DATA –
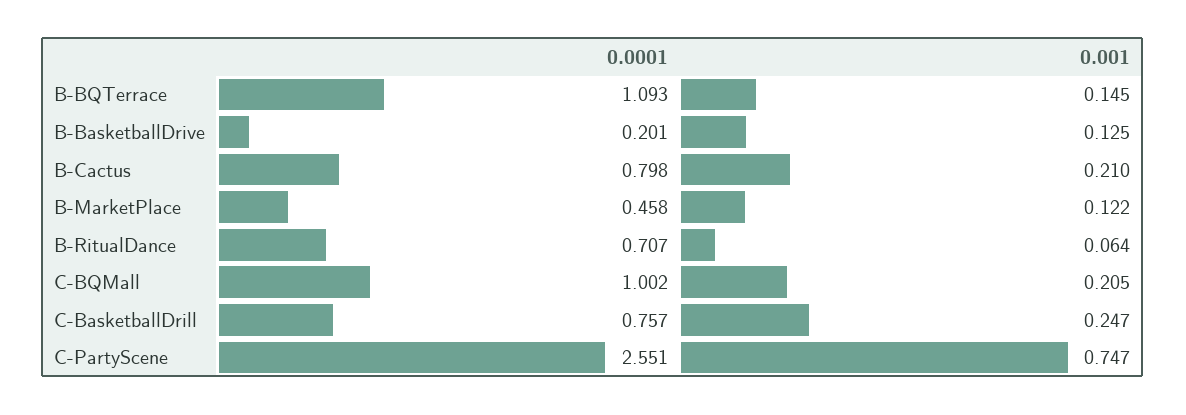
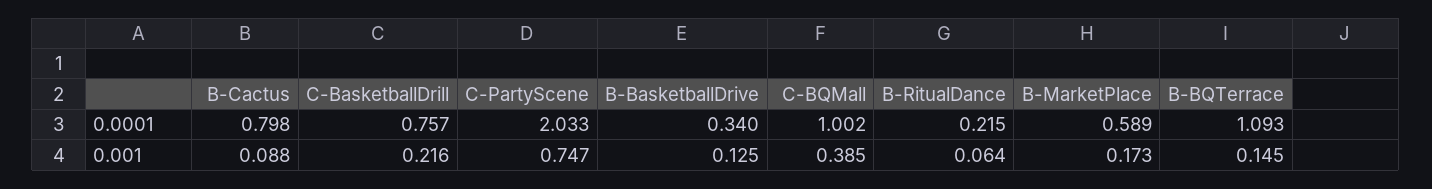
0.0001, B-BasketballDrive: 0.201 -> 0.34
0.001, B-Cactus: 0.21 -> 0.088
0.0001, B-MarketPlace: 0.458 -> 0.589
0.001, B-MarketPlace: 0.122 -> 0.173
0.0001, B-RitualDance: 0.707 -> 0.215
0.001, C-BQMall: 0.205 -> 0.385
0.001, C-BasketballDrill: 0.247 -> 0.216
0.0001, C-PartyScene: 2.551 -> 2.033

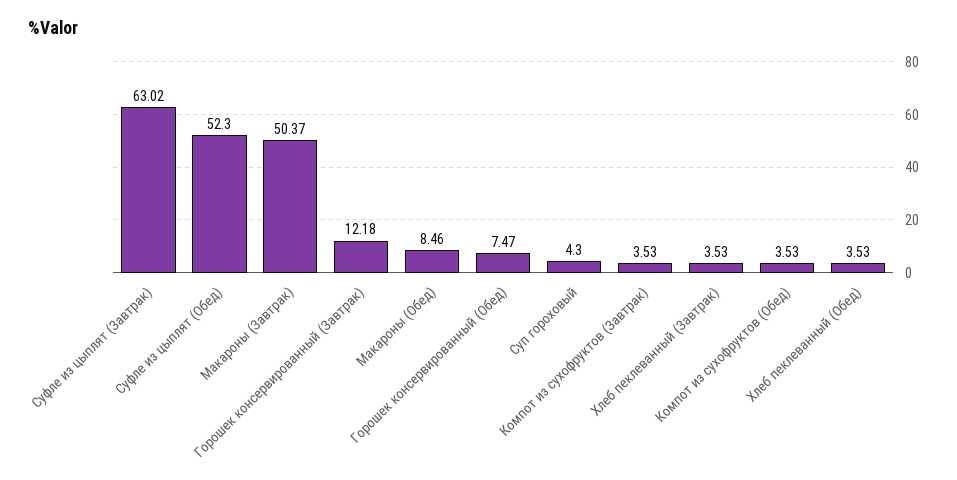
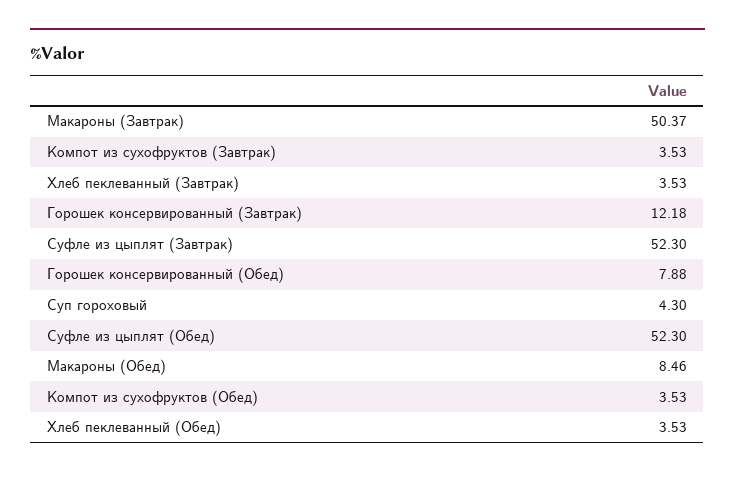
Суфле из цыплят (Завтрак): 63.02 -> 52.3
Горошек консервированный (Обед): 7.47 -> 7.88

TASK BRIEF – I need the lines from the one holding "0.001, B-MarketPlace: 0.122 -> 0.173" through the last line of the entries set down exactly, with every picture left out.

REPLY –
0.001, B-MarketPlace: 0.122 -> 0.173
0.0001, B-RitualDance: 0.707 -> 0.215
0.001, C-BQMall: 0.205 -> 0.385
0.001, C-BasketballDrill: 0.247 -> 0.216
0.0001, C-PartyScene: 2.551 -> 2.033

Суфле из цыплят (Завтрак): 63.02 -> 52.3
Горошек консервированный (Обед): 7.47 -> 7.88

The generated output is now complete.